By taking this route, the seller will pay a flat fee rather than an agent taking commission if the £11 million asking price is achieved.Marble flooring and hand-painted silk wallpaper line the entry of the period property. Set over seven storeys, the townhouse includes a library, gym, and a rooftop terrace with views of central London.
Separate staff quarters on the lower levels include a laundry and separate kitchen and shower facilities, and connects to the rest of the house via a lift system and dumbwaiter.
“The property is the dream living space for any family, who will be catered for by staff with their own below-stairs space,” said Colman.
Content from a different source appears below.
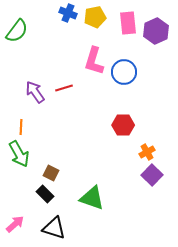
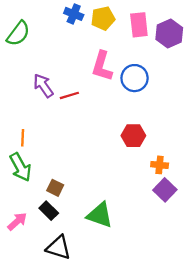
purple arrow: (35, 92) -> (43, 86), moved
orange cross: (147, 152) -> (160, 165), turned 35
pink arrow: (15, 224) -> (17, 221), moved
Modern conveniences include a Bose entertainment system throughout, and a CCTV system — a must for any security conscious wealthy buyer.Craven Street is right next to Charing Cross station and Embankment, close to Trafalgar Square and the Mall.
Several famous figures — and one more infamous — from political and literary history have called Craven Street home.
Benjamin Franklin, one of America’s founding fathers, lived at Number 36 before the Revolutionary war. The Grade I listed house is now a museum. Aaron Burr, the third President of the United States also lived in a house on Craven street in the early 1800s.
Herman Melville, author of Moby Dick, lived at No. 25 Craven Street in 1845 when he was a young sailor.
More gruesomely, workman restoring Benjamin Franklin’s former house in 1998 discovered a pit filled with the 200-year-old bones of six children and four adults, along with some turtle spines, most showing signs of experimentation and dissection.
Franklin’s housemate William Hewson, a British surgeon who made breakthrough discoveries about blood coagulation, is thought to have stashed the remains there. Hewson died in 1774 of sepsis — which he contracted from a cadaver.
The discovery led to a wild conspiracy theory spread via social media that Benjamin Franklin was a serial killer. A more, ahem, sanguine explanation is that Hewson, who ran an anatomy school from the house on Craven Street, had been obtaining cadavers in a legally dubious manner from graverobbers and burying them in the basement afterwards.
Another road in the central London borough, Buckingham Gate, was recently named the most expensive street in the UK.